Вот для меня такого рода актёр является хорошим, который не выпячивает себя, опять-таки бескорыстие, который играет, не показывая свои доблестные качества – стать, красоту, ум, фантазию, всё это должно быть у артиста, конечно, у каждого своё, но несёт сверх-, сверх-, сверхзадачу, о которой говорил Станиславский. Вот я часто вижу артистов, есть такие сегодня, которые это делают и которым безразлично, будет у них успех в роли или нет. Георгий Александрович мне говорил: «Современный актёр – это тот, который чётко чувствует расстояние между собой и ролью». Например, в Брехте одно расстояние: посмотрите, каков мой герой Артуро Уи, подонок, как я его ненавижу, или там, допустим, дядя Ваня, который рядом со мной, почти рядом. Но всё-таки расстояние-то есть. Отелло же не будет на самом деле душить Дездемону, значит, расстояние между ролью и актёром существует. Вот артист, как говорил Товстоногов, тем прекраснее, когда он чувствует вот эту точную меру.
– В чём смысл жизни?
– Ну можно отделаться каким-то банальным: служение людям, попытка сделать жизнь лучше. Я не знаю. Если бы я знал смысл жизни, то, наверное, я назывался бы не Олегом Басилашвили, а носил бы несколько другое имя. Так мне кажется. А смысл жизни у каждого свой, но он должен окрашиваться ощущением будущего и своей ответственности каждого из нас за это будущее. Это я вам говорю не потому, что я такой мэтр, я сижу на сцене, говорю. Это так и есть.

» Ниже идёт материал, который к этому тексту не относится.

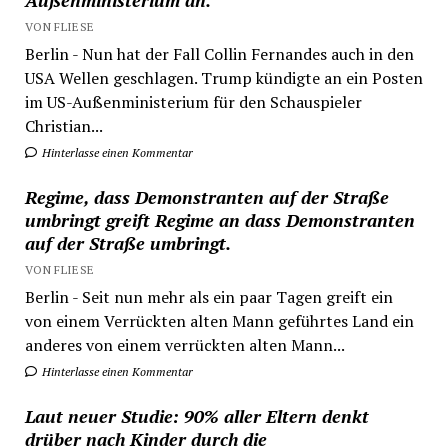
Außenministerium an.
VON FLIESE
Berlin - Nun hat der Fall Collin Fernandes auch in den
USA Wellen geschlagen. Trump kündigte an ein Posten
im US-Außenministerium für den Schauspieler
Christian...
Hinterlasse einen Kommentar
Regime, dass Demonstranten auf der Straße
umbringt greift Regime an dass Demonstranten
auf der Straße umbringt.
VON FLIESE
Berlin - Seit nun mehr als ein paar Tagen greift ein
von einem Verrückten alten Mann geführtes Land ein
anderes von einem verrückten alten Mann...
Hinterlasse einen Kommentar
Laut neuer Studie: 90% aller Eltern denkt
drüber nach Kinder durch die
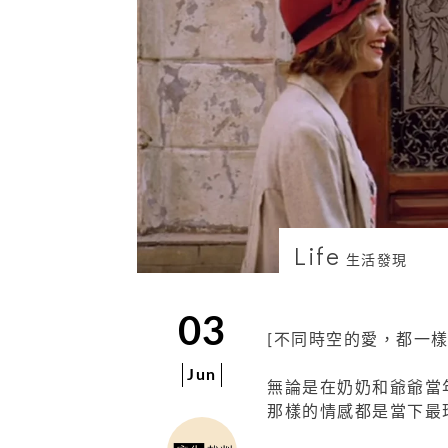
Life
生活發現
03
[不同時空的愛，都一樣
Jun
無論是在奶奶和爺爺當
那樣的情感都是當下最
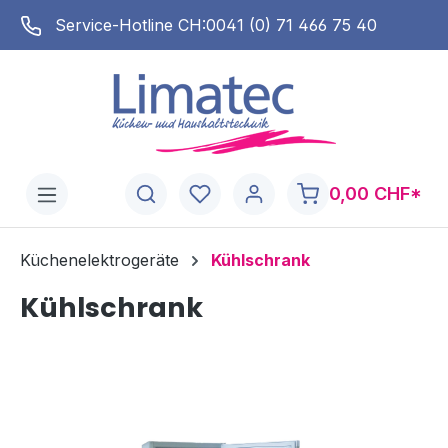
alt springen
Service-Hotline CH:
0041 (0) 71 466 75 40
0,00 CHF*
Küchenelektrogeräte
Kühlschrank
Kühlschrank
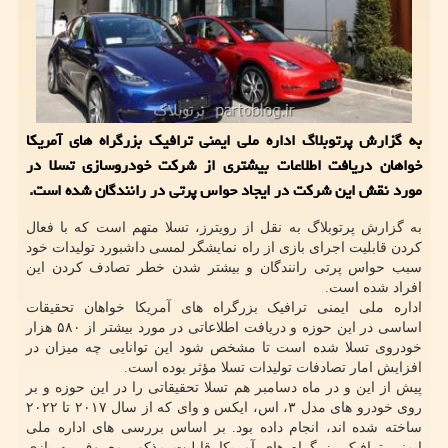
به گزارش پرتوبلاگ اداره ملی ایمنی ترافیک بزرگراه های آمریکا
خواهان دریافت اطلاعات بیشتری از شرکت خودروسازی تسلا در
مورد نقش این شرکت در ایجاد حواس پرتی در رانندگان شده است.
به گزارش پرتوبلاگ به نقل از رویترز، تسلا متهم است که با فعال
کردن قابلیت اجرای بازی از راه نمایشگر لمسی داشبورد تولیدات خود
سبب حواس پرتی رانندگان و بیشتر شدن خطر تصادف کردن این
افراد شده است.
اداره ملی ایمنی ترافیک بزرگراه های آمریکا خواهان تحقیقات
اساسی در این حوزه و دریافت اطلاعاتی در مورد بیشتر از ۵۸۰ هزار
خودروی تسلا شده است تا مشخص شود این توانایی چه میزان در
افزایش امار تصادفات تولیدات تسلا مؤثر بوده است.
پیش از این و در ماه دسامبر هم تسلا تحقیقاتی را در این حوزه و بر
روی خودرو های مدل ۳، اس، ایکس و وای که از سال ۲۰۱۷ تا ۲۰۲۲
ساخته شده اند، انجام داده بود. بر اساس بررسی های اداره ملی
ایمنی ترافیک بزرگراه های آمریکا قابلیت مذکور معروف به بازی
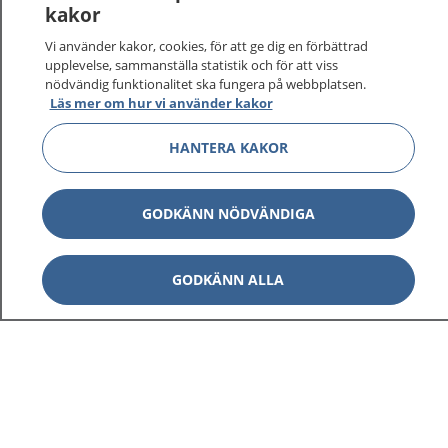
kakor
Vi använder kakor, cookies, för att ge dig en förbättrad
upplevelse, sammanställa statistik och för att viss
nödvändig funktionalitet ska fungera på webbplatsen.
Läs mer om hur vi använder kakor
HANTERA KAKOR
GODKÄNN NÖDVÄNDIGA
GODKÄNN ALLA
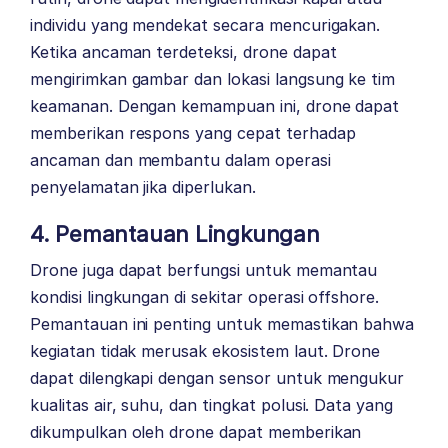
individu yang mendekat secara mencurigakan.
Ketika ancaman terdeteksi, drone dapat
mengirimkan gambar dan lokasi langsung ke tim
keamanan. Dengan kemampuan ini, drone dapat
memberikan respons yang cepat terhadap
ancaman dan membantu dalam operasi
penyelamatan jika diperlukan.
4. Pemantauan Lingkungan
Drone juga dapat berfungsi untuk memantau
kondisi lingkungan di sekitar operasi offshore.
Pemantauan ini penting untuk memastikan bahwa
kegiatan tidak merusak ekosistem laut. Drone
dapat dilengkapi dengan sensor untuk mengukur
kualitas air, suhu, dan tingkat polusi. Data yang
dikumpulkan oleh drone dapat memberikan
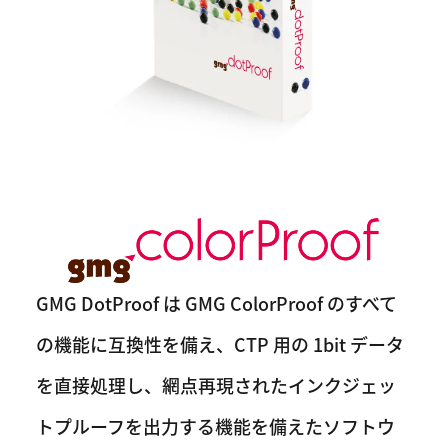
GMG DotProof は GMG ColorProof のすべて
の機能に互換性を備え、CTP 用の 1bit データ
を直接処理し、網点再現されたインクジェッ
トプルーフを出力する機能を備えたソフトウ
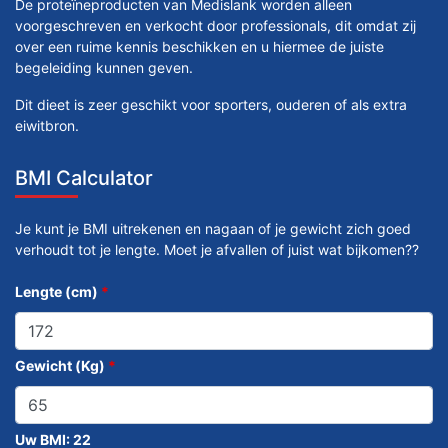
De proteïneproducten van Medislank worden alleen
voorgeschreven en verkocht door professionals, dit omdat zij
over een ruime kennis beschikken en u hiermee de juiste
begeleiding kunnen geven.
Dit dieet is zeer geschikt voor sporters, ouderen of als extra
eiwitbron.
BMI Calculator
Je kunt je BMI uitrekenen en nagaan of je gewicht zich goed
verhoudt tot je lengte. Moet je afvallen of juist wat bijkomen??
Lengte (cm)
*
Gewicht (Kg)
*
Uw BMI:
22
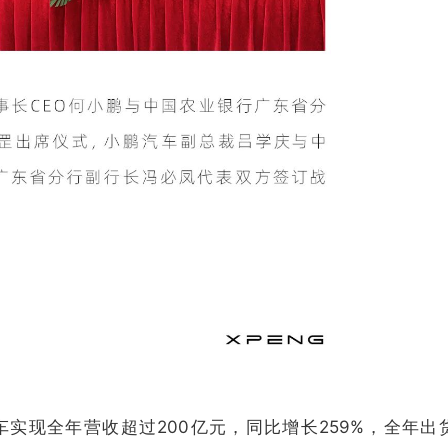
车实现全年营收超过200亿元，同比增长259%，全年出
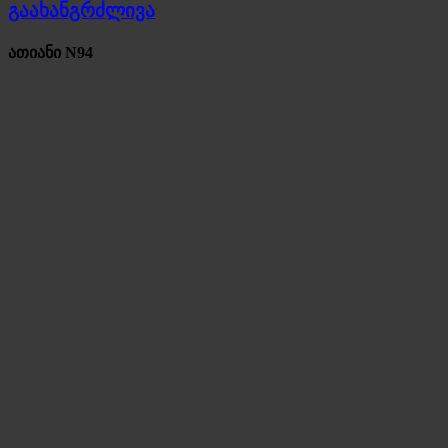
გაახანგრძლივა
ათიანი N94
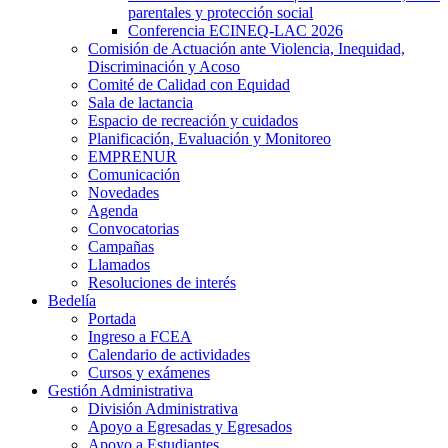
parentales y protección social
Conferencia ECINEQ-LAC 2026
Comisión de Actuación ante Violencia, Inequidad,
Discriminación y Acoso
Comité de Calidad con Equidad
Sala de lactancia
Espacio de recreación y cuidados
Planificación, Evaluación y Monitoreo
EMPRENUR
Comunicación
Novedades
Agenda
Convocatorias
Campañas
Llamados
Resoluciones de interés
Bedelía
Portada
Ingreso a FCEA
Calendario de actividades
Cursos y exámenes
Gestión Administrativa
División Administrativa
Apoyo a Egresadas y Egresados
Apoyo a Estudiantes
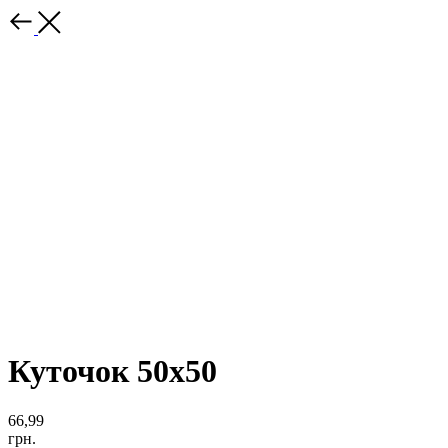
Куточок 50x50
66,99
грн.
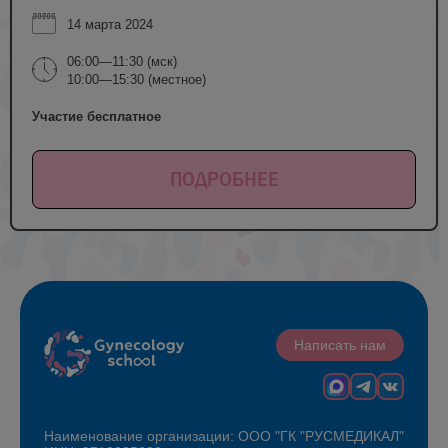
14 марта 2024
06:00—11:30 (мск)
10:00—15:30 (местное)
Участие бесплатное
ПОДРОБНЕЕ
Написать нам
Наименование организации: ООО "ГК "РУСМЕДИКАЛ"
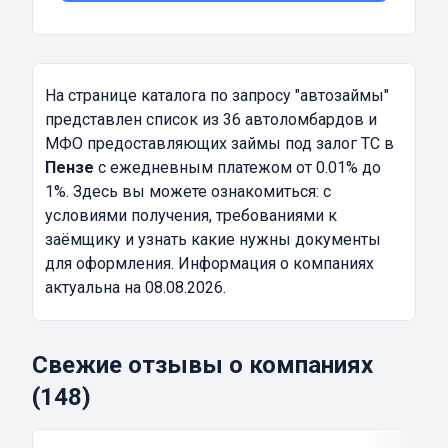
На странице каталога по запросу
"автозаймы"
представлен список из 36 автоломбардов и
МФО предоставляющих займы под залог ТС в
Пензе
с ежедневным платежом от 0.01% до
1%. Здесь вы можете ознакомиться: с
условиями получения, требованиями к
заёмщику и узнать какие нужны документы
для оформления. Информация о компаниях
актуальна на 08.08.2026.
Свежие отзывы о компаниях
(148)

Я смотрю на себя прошедшего, молодым человеком 19–20–30–35 лет, как на идиота тупого, и смотрю фотографии того времени. Тупой идиот. Мог бы сделать в тысячу раз больше. Я не мог бы, потому что я ничего не знал, ни о чём не думал, как думал Бродский моего же возраста, или Шемякин, или Довлатов. Почему не я? Вот вы должны задуматься, чтобы в 84 года, как мне, вас не посещали такие траурные мысли, вы могли бы сказать: нет, всё-таки я сделал всё, что мог. Вот поэтому я сейчас сижу с вами, клянусь вам, я напросился на встречу. Только чтобы вы поняли, что это искренне, а не потому, что я вот такой мэтр разговариваю с вами. Нет, вы такие же, как я, я такой же, как вы, только вы чуть моложе.